Ülkemizde Instagram’ın 9 günlük erişim engeli sona erdi. Bu süreç farklı pek çok noktada analiz edilebilir ancak en dikkat çekici olan şuydu: Uygulama kapanınca bazı kişiler sanki kolu kopmuş gibi tepki verirken en çok “özgürlük” söylemini kullandı. Oysa uygulama ve ait olduğu şirket küresel toplum için tam bir diktatörlük tehdidi taşıyor. Facebook ve Whatsapp’ın yanı sıra yapay zekâ girişimleriyle de küresel bir tekel haline gelen ve hali hazırda 5 milyarı aşkın kullanıcıya sahip olan Meta şirketinin en popüler uygulaması Instagram…
Dünyada 2 milyar, ülkemizde 57 milyon kişi gününün önemli bir kısmını bu uygulamada geçiriyor. Bu uygulama ile bilgi ediniyor, haberdar oluyor, algı ve duyguları şekilleniyor, kendini ifade ediyor.

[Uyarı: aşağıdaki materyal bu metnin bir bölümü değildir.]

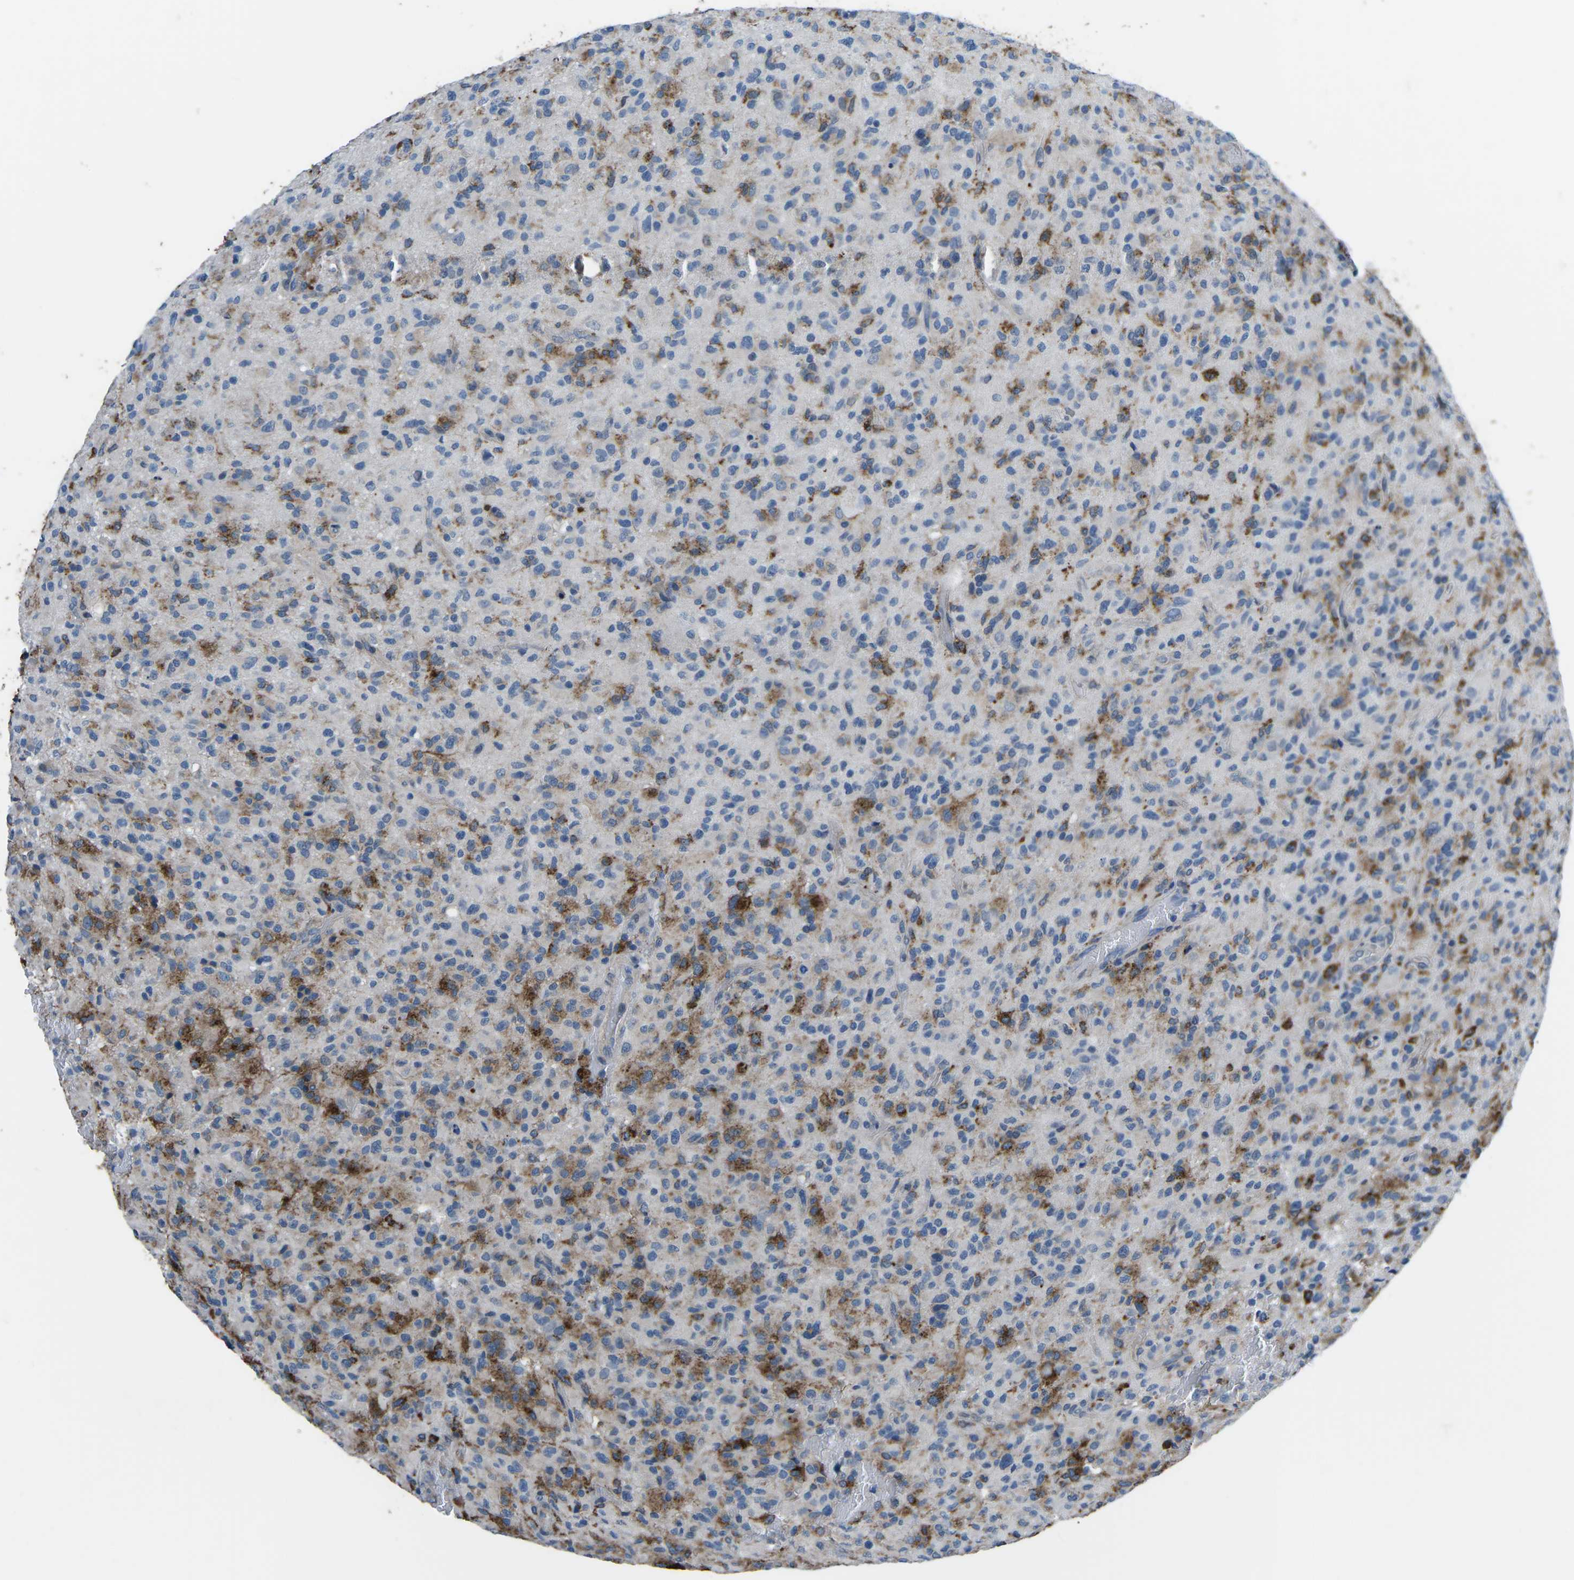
{"staining": {"intensity": "moderate", "quantity": "<25%", "location": "cytoplasmic/membranous"}, "tissue": "glioma", "cell_type": "Tumor cells", "image_type": "cancer", "snomed": [{"axis": "morphology", "description": "Glioma, malignant, High grade"}, {"axis": "topography", "description": "Brain"}], "caption": "Human malignant high-grade glioma stained with a protein marker shows moderate staining in tumor cells.", "gene": "PTPN1", "patient": {"sex": "male", "age": 71}}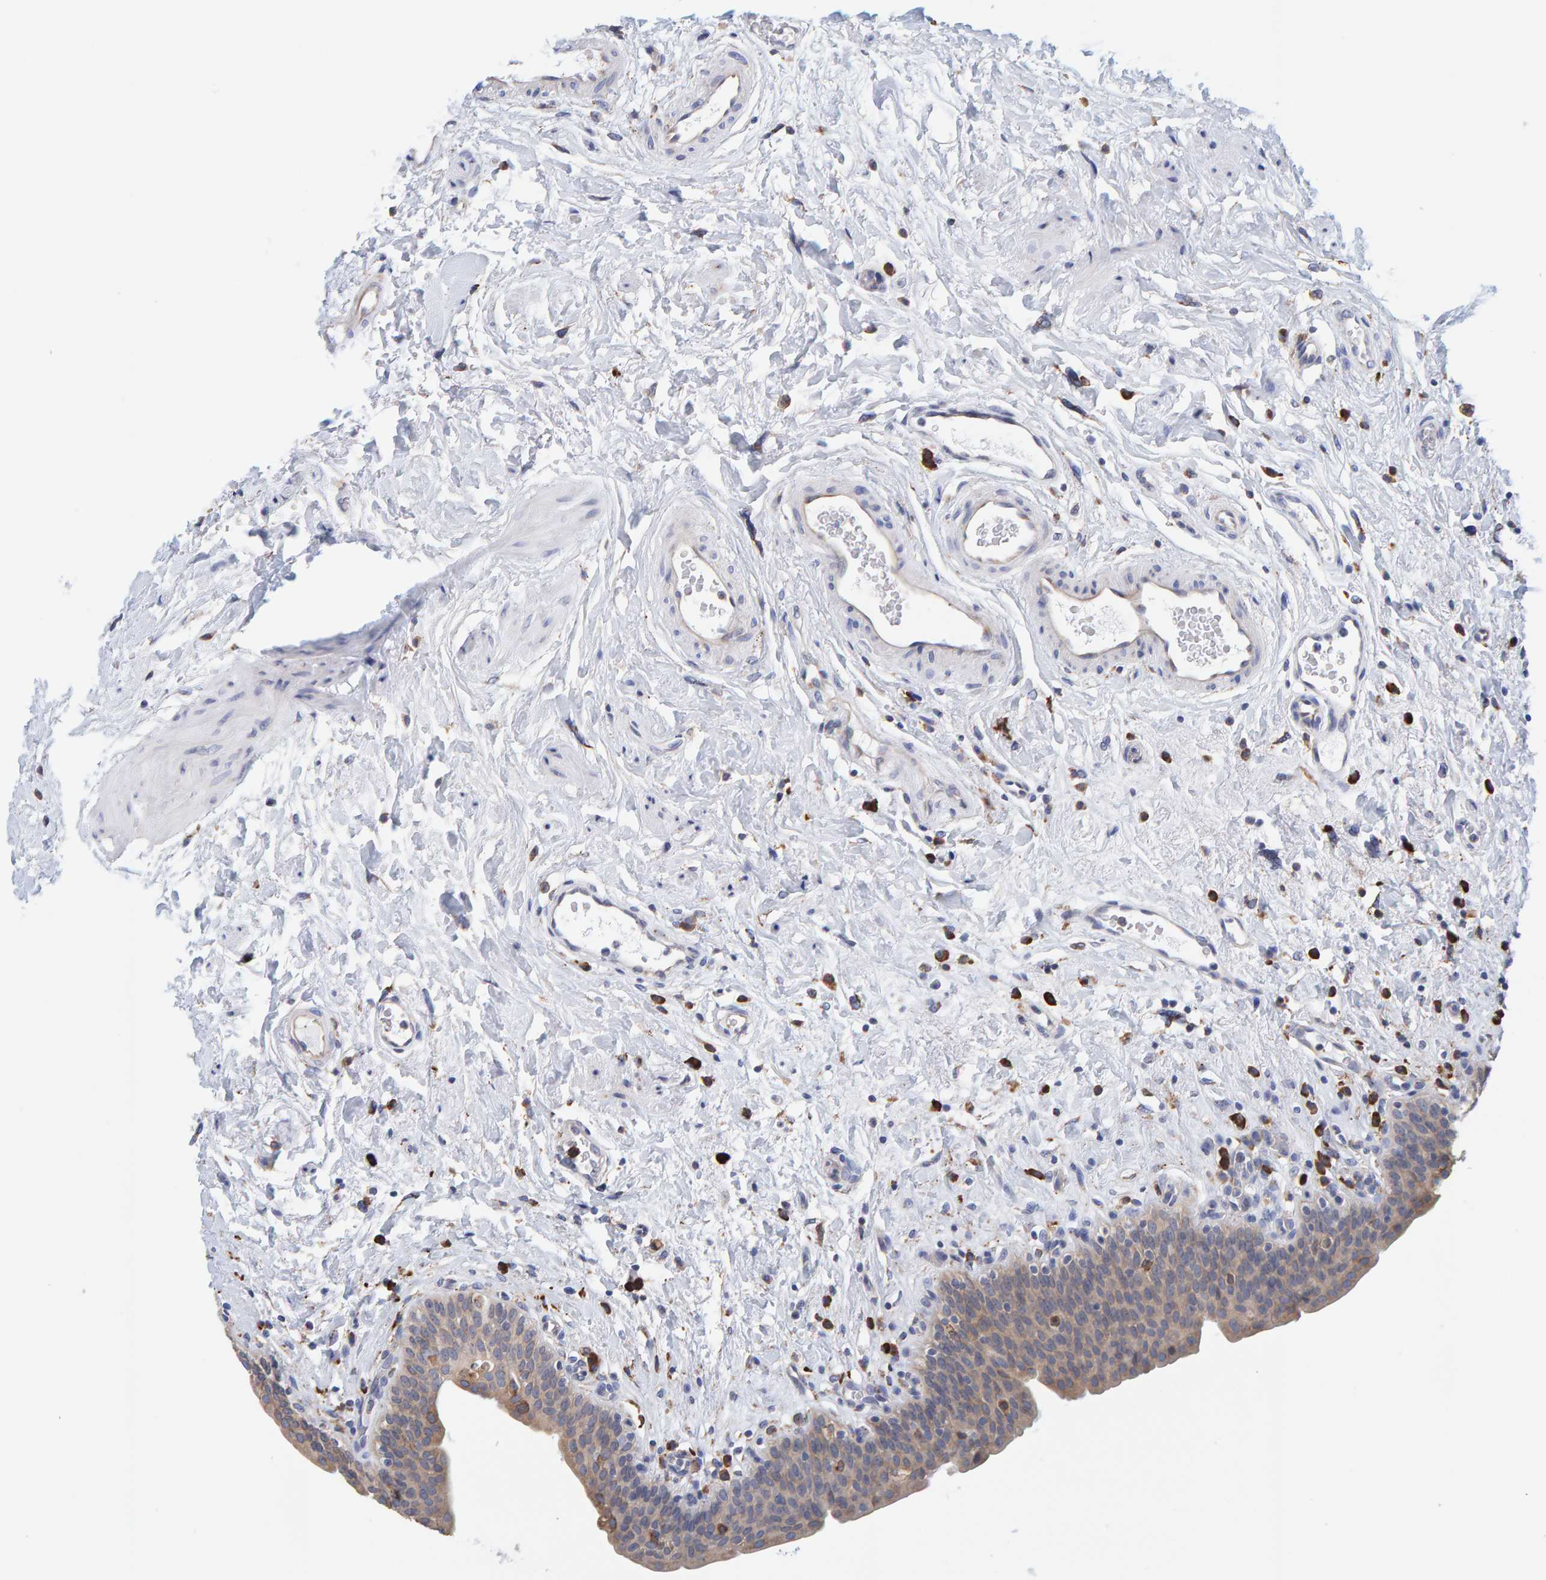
{"staining": {"intensity": "moderate", "quantity": ">75%", "location": "cytoplasmic/membranous"}, "tissue": "urinary bladder", "cell_type": "Urothelial cells", "image_type": "normal", "snomed": [{"axis": "morphology", "description": "Normal tissue, NOS"}, {"axis": "topography", "description": "Urinary bladder"}], "caption": "Urothelial cells demonstrate moderate cytoplasmic/membranous expression in about >75% of cells in unremarkable urinary bladder.", "gene": "SGPL1", "patient": {"sex": "male", "age": 83}}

Ancak uygulama; sansürleri, kısıtlamaları ve hatta hesap kapatmaları ile kullanıldığı ülkenin ilgisine, değerlerine ve gündemine meydan okurken; düşmanı olan terör örgütlerinin propaganda ve yalan haber yaymasına engel olmuyor.
Meta’ya akıtılan oluk oluk kişisel veriler meselenin ayrı ve önemli bir boyutu… Uygulamadaki bağımlılık yapıcı niteliklerle kullanıcıların manipüle ve istismar edilmesi, Igbt desteği ve yol açtığı psiko-sosyal sorunlar ise cabası… Pervasızca toplumumuzun bilgi, algı ve duygu atmosferini kirleten bu uygulamaya devletimizin geç de olsa çizdiği sınır ise dünyada ilk değil… Avrupa’dan Asya’ya pek çok ülkede, kullanıcıları şiddet, nefret ve ahlaki açıdan sorunlu içeriklere karşı korumayan, ülke güvenliğini riske atan ve ülke değerlerine zarar veren dijital platformlara yaptırım uygulayan yasalar mevcut.
Yaşanan sokak olaylarıyla mücadelede sosyal medya uygulamalarına karşı İngiltere’nin aldığı asayiş tedbirleri ise en güncel örnek… İngiltere 16 yaş altına sosyal medyanın yasaklanmasını da bir süredir tartışıyor. Sonuç olarak, Instagram’ı, küresel medya devlerini ve bu süreçte tüm dünyada toplumları bu dijital diktatörlükten korumak için verilen hukuk ve asayiş mücadelesini bilmeden atılan “özgürlük” çığlıkları en hafif tabiriyle cahillikten öteye gitmiyor.